OnlyFans had annual revenues in excess of $6.6 billion as of November 2023, with revenues growing 19% per year. The platform reached 305 million subscribers and 4.1 million content creators by the end of its 2023 fiscal year. The US accounted for the majority of its revenue. Despite owning one of the most visited sites on the internet, Radvinsky was conspicuously private throughout his ownership, rarely giving interviews, avoiding the public business circuit and keeping his family life out of the press.

The transition of control comes at a significant commercial moment. A stake sale that could value OnlyFans at more than $3 billion is under discussion, with an agreement expected to be struck as early as next month, according to three people with knowledge of the situation. The deal is structured to allow further stake sales in the future and would mark the first time outside investors have held equity in the platform since Radvinsky consolidated full ownership. Chudnovsky has been overseeing the sale process since her husband's death.
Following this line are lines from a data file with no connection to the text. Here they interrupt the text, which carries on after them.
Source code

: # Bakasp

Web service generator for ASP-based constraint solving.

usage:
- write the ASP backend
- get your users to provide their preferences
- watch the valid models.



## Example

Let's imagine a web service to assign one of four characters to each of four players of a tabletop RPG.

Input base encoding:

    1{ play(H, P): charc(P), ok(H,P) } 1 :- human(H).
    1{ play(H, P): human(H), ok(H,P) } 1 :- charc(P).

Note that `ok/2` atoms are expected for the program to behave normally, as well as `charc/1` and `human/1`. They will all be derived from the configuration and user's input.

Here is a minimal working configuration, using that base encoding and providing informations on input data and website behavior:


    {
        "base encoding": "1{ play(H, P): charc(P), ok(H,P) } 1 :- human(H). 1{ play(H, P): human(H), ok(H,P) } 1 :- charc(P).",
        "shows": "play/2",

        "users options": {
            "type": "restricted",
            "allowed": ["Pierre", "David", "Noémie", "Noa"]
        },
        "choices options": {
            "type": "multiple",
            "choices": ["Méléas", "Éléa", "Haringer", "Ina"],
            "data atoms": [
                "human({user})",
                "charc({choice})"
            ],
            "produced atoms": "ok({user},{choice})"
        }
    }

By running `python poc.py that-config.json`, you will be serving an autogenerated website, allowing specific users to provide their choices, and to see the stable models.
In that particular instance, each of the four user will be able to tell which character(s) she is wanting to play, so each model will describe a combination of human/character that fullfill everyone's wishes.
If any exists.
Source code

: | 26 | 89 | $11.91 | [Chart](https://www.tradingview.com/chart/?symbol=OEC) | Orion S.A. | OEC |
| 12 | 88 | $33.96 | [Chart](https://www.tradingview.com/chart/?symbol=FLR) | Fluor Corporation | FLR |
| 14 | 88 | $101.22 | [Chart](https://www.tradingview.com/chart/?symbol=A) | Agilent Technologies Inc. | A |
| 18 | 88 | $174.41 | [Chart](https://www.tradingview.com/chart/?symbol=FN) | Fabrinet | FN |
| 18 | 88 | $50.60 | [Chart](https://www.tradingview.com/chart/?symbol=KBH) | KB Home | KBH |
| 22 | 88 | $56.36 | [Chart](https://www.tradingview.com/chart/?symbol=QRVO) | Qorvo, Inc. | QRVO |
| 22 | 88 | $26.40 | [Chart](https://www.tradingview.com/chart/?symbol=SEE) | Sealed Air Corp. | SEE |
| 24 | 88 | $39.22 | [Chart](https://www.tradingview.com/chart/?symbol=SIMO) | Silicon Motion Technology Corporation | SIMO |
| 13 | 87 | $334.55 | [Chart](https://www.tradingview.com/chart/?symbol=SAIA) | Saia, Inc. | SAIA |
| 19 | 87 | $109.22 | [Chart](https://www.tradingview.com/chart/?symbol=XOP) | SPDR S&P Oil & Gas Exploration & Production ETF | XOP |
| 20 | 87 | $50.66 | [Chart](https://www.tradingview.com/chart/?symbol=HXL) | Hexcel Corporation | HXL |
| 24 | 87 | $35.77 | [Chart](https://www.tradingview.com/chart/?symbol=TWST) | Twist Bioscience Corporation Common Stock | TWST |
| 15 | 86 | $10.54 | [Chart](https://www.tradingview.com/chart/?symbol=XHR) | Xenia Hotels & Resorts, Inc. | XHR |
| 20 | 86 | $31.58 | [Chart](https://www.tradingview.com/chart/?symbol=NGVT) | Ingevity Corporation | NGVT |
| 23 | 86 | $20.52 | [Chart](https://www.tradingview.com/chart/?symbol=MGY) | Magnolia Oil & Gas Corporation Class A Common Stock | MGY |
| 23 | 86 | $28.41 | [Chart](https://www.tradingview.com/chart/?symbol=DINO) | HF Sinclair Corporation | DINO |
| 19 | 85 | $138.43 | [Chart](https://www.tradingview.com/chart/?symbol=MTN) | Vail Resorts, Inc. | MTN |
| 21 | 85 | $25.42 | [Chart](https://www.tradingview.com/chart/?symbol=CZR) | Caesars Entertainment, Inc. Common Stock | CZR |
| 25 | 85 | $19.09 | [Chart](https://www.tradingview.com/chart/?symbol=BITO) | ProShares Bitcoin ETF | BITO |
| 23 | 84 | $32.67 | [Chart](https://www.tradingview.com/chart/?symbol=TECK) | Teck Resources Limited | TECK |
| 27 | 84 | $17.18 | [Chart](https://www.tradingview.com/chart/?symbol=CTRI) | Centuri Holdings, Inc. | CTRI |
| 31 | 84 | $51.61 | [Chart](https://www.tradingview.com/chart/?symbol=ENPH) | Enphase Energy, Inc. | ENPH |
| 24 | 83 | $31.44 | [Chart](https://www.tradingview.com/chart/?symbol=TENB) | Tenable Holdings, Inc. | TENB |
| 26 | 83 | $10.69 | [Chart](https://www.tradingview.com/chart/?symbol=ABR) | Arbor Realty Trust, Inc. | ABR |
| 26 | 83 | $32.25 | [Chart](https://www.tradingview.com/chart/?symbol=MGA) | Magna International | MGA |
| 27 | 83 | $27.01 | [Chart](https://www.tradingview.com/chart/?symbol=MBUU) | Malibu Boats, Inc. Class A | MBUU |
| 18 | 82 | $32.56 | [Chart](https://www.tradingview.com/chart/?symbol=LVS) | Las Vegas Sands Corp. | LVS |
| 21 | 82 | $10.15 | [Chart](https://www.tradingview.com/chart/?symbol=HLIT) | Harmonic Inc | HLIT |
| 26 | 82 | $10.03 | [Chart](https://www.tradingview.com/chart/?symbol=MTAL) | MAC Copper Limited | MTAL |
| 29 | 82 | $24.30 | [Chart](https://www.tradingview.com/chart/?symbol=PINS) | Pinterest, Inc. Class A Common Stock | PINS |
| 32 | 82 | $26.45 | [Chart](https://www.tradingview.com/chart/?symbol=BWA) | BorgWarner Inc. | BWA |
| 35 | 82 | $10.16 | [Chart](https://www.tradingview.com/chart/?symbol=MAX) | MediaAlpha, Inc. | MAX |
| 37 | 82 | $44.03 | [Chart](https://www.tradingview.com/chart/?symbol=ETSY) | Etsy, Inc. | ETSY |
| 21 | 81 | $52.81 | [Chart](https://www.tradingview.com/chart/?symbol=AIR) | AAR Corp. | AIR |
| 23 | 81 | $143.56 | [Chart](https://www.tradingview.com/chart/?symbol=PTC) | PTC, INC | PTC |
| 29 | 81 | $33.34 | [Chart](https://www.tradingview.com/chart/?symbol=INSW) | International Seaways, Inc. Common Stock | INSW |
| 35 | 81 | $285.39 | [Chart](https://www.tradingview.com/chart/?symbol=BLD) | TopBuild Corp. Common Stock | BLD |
Radvinsky was born in Odesa in what was then the Ukrainian Soviet Socialist Republic on May 30, 1982. His family emigrated to the United States when he was a child and settled in Chicago. He studied economics at Northwestern University, graduating in 2002, and began building internet businesses in his early twenties. Before OnlyFans, he ran MyFreeCams, an adult webcam site that gave him both technical infrastructure and an understanding of the economics of online adult content monetisation. In 2024, the couple were major public supporters of a $23 million grant program for cancer research announced at a gastrointestinal research foundation gala. The illness that eventually took his life had been his motivation for that giving.

Chudnovsky now controls what Forbes estimated at the time of Radvinsky's death to be a business worth several billion dollars, generating hundreds of millions in annual profit from a platform that permanently reshaped the economics of digital content creation. What she does with that control, whether she completes the partial stake sale, pursues a full exit or holds the asset as a long-term income generator for the family trust, will define one of the more consequential succession decisions in recent tech business history.